The problem isn’t isolated. Experts say counterfeit alcohol is fueling Nigeria’s public health crisis, where 25 million people were already living with Chronic Kidney Disease as of 2024, according to the Federal Ministry of Health.
A few weeks ago, the National Agency for Food and Drug Administration and Control (NAFDAC) uncovered two illegal alcohol production syndicates in Lagos, seizing counterfeit and adulterated products worth N350m.
According to the agency, raids at Zamfara Plaza in the Trade Fair Complex and parts of Lagos Island recovered over 1,800 cartons of fake drinks, along with plastic mixing tanks, empty branded bottles, and packaging materials used to produce and distribute them.

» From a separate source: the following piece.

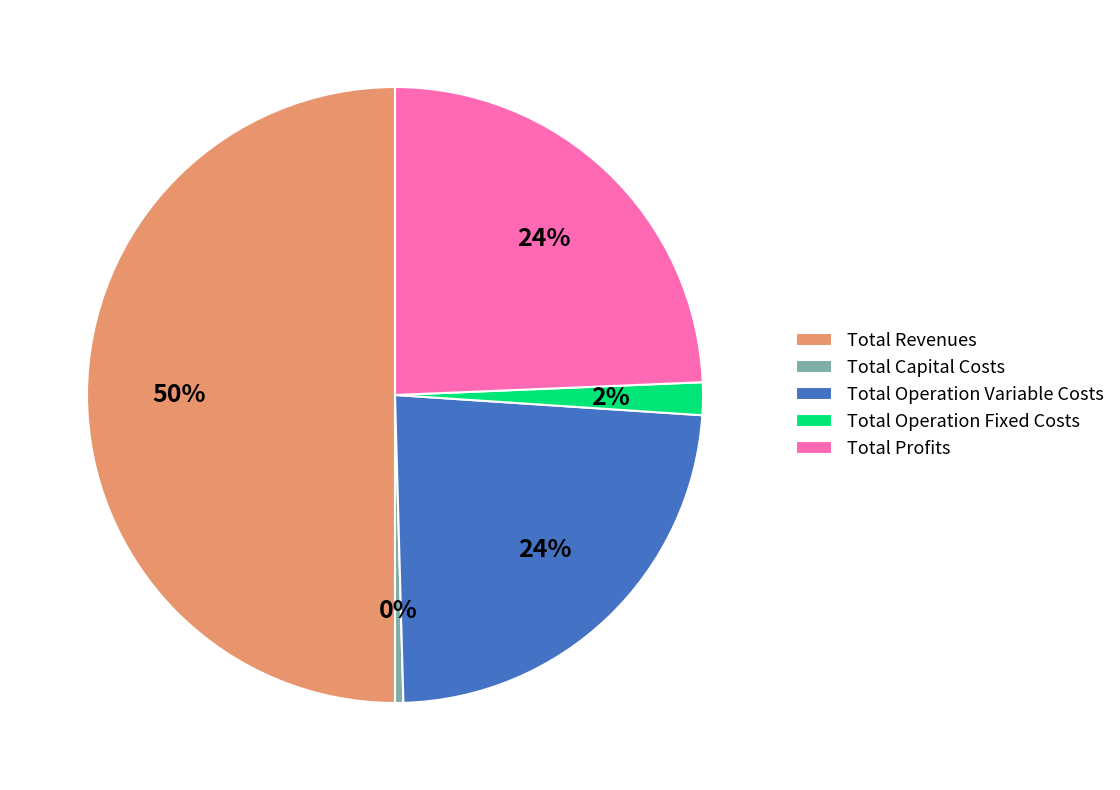

Which category accounts for the majority?

Total Revenues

The issue has also drawn international attention. The UK’s Foreign, Commonwealth & Development Office (FCDO) last year renewed its travel advisory warning citizens about the risk of methanol poisoning from counterfeit or tainted alcohol in eight countries, including Nigeria and Uganda.
According to the FCDO, Methanol is a toxic industrial alcohol also found in antifreeze and paint thinners.
Peddlers of counterfeit alcohol illegally mixed it into spirit-based drinks to cut costs.
The advisory noted a rise in serious illness and deaths linked to contaminated beverages in destinations including Ecuador, Kenya, Mexico, Peru, and Nigeria.
Speaking on the issue, a quality assurance expert and public analyst specializing in food, drugs, and beverages, Dr. Abubakar Danraka, disclosed that counterfeit and adulterated alcohol has reached endemic levels in Nigeria and now poses a serious public health threat.
“The situation we are in Nigeria is very, very endemic,” Danraka said in an interview with THE WHISTLER. “Everywhere you go, the chances of getting a fake or adulterated drink are like one in three. Hardly will you select three bottles randomly without getting one.”
He said both the National Agency for Food and Drug Administration and Control (NAFDAC) and the Spirits and Wines Association of Nigeria (SWAN) agree on the scale of the problem, which cuts across popular and unknown brands alike.
“In many markets, they will ask you, ‘Do you want original or the one that is manageable?’ The originals are not even on display,” he said.
Danraka explained that the main health risk comes from methanol, an industrial alcohol used in antifreeze and paint thinners, which is being used to replace ethanol in fake drinks because it is cheaper and readily available.
“Methanol is three to four times cheaper than ethanol and readily available,” he said. “It looks the same and smells similar, but the body metabolizes it into formaldehyde and formic acid, which are highly toxic.”
The effects, he said, escalate quickly from dizziness to low blood pressure, severe abdominal pain, liver and kidney damage, blindness, coma, and death in high doses.
He noted that methanol produces a stronger and faster intoxication than ethanol, making the danger less obvious to drinkers.
“With normal alcohol, you take a cup and manage yourself. With methanol, if you take less than a cup, the intoxication is higher times two,” Danraka said.
He advised consumers to look for physical signs of tampering, including inconsistent fill levels, misspelled brand names, cheap packaging, and the absence of the typical ‘pop’ sound when opening non-alcoholic wines and some spirits. Price is another red flag.
“If you’re buying a bottle for N12,000 and you see it for N4,500 or N7,500, know that something is wrong,” he said.
Danraka also stressed the importance of buying from reputable suppliers, warning that purchasing alcohol anywhere increases the chances of getting a fake product.